If you've spotted a severed arm or leg along the shoreline, take note. Something is mutilating sea stars, and extra eyes are urgently needed to solve the mystery.
“Sea star wasting syndrome,” a disease that twists and melts their limbs, has swept south after the outbreak was reported last June in the state of Washington.
In December, afflicted sea stars were found off Point Loma. The latest sampling uncovers the disease at new locations there, including south Point Loma in February, New Hope Rock in March, and at north Coronado Island in April.
“The die-off is pretty extensive and getting worse all the time,” says Pete Raimondi, a researcher at the University of California Santa Cruz who is leading efforts to track the disease, working with scientists in San Diego and other areas.
“Our teams are out as we speak, and the reports are bad.” They suspect a bacterial or viral pathogen but still don’t know what’s causing the largest known die-off of sea stars.

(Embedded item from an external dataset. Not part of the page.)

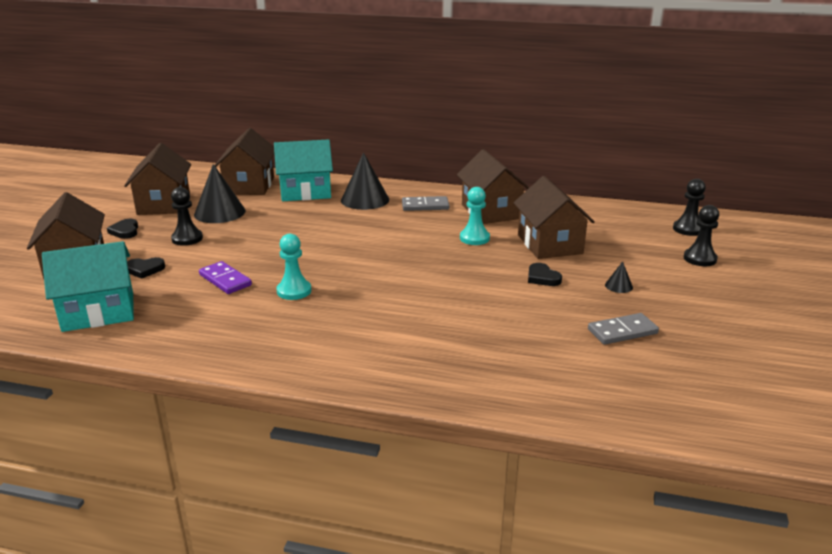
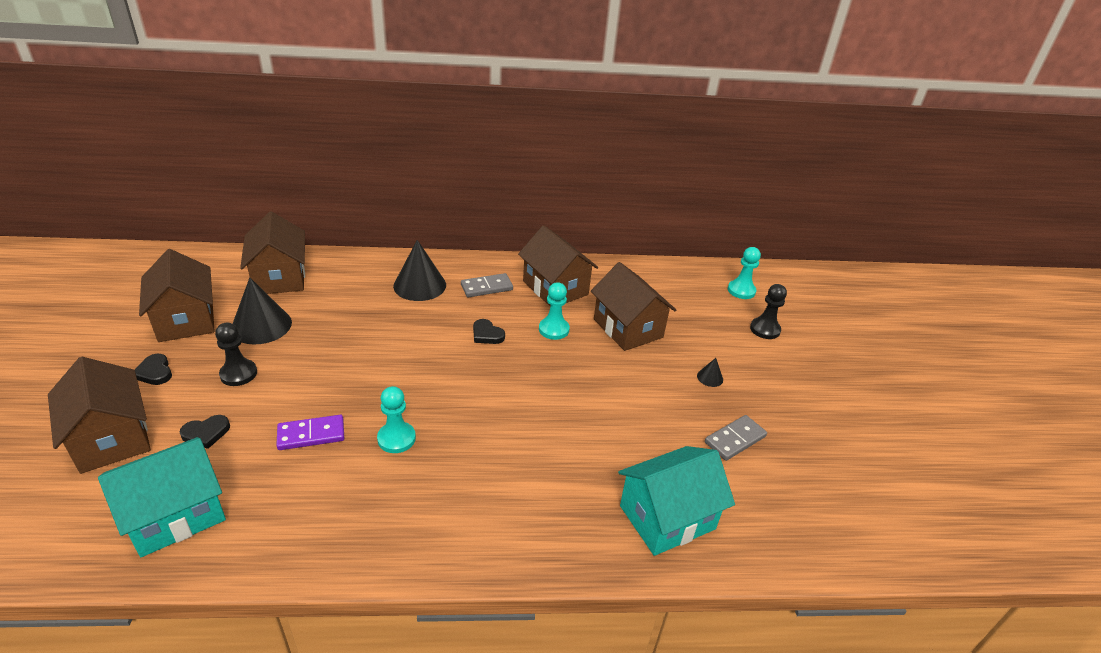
camera: 20 degrees left, 10 degrees up
(225, 280) = (311, 435): purple domino -> purple domino turned 45 degrees counterclockwise
(305, 192) = (349, 280): turquoise house -> turquoise house (667, 517)
(542, 278) = (638, 377): black heart -> black heart (487, 334)
(688, 229) = (741, 290): black pawn -> turquoise pawn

The disease, which affects at least 15 species, could strongly alter tide-pool ecosystems, where sea stars prey heavily on mussels. Long-term monitoring by the Multi-Agency Rocky Intertidal Network (MARINe) and other groups has helped researchers compare distributions of starfish species along the West Coast.
Now, even more documentation is needed, and anyone can pitch in. Citizen monitors are really important, Raimondi says. The University of Santa Cruz is enlisting citizens to report all sea star sightings to their citizen science website: seastarwasting.org.
MARINe has a tracking log that can be downloaded so researchers, divers, and members of the public can report their observations. People are urged to fill out a log “even if you only find healthy sea stars or no sea stars,” Raimondi says. “This information is just as valuable as observations of diseased individuals.”
The website is regularly updated with the latest reports and mapping. So far, the large die-off that’s occurred in other counties hasn’t hit here. But witnesses may find more than anyone knows.
With an El Niño weather pattern expected to arrive next fall, Raimondi’s forecast for the sea stars’ health is not good: a big outbreak of wasting disease occurred during the last El Niño year, possibly owing to the warm water.
“If it is like the past [El Niño year], the wasting will be much worse,” Raimondi says.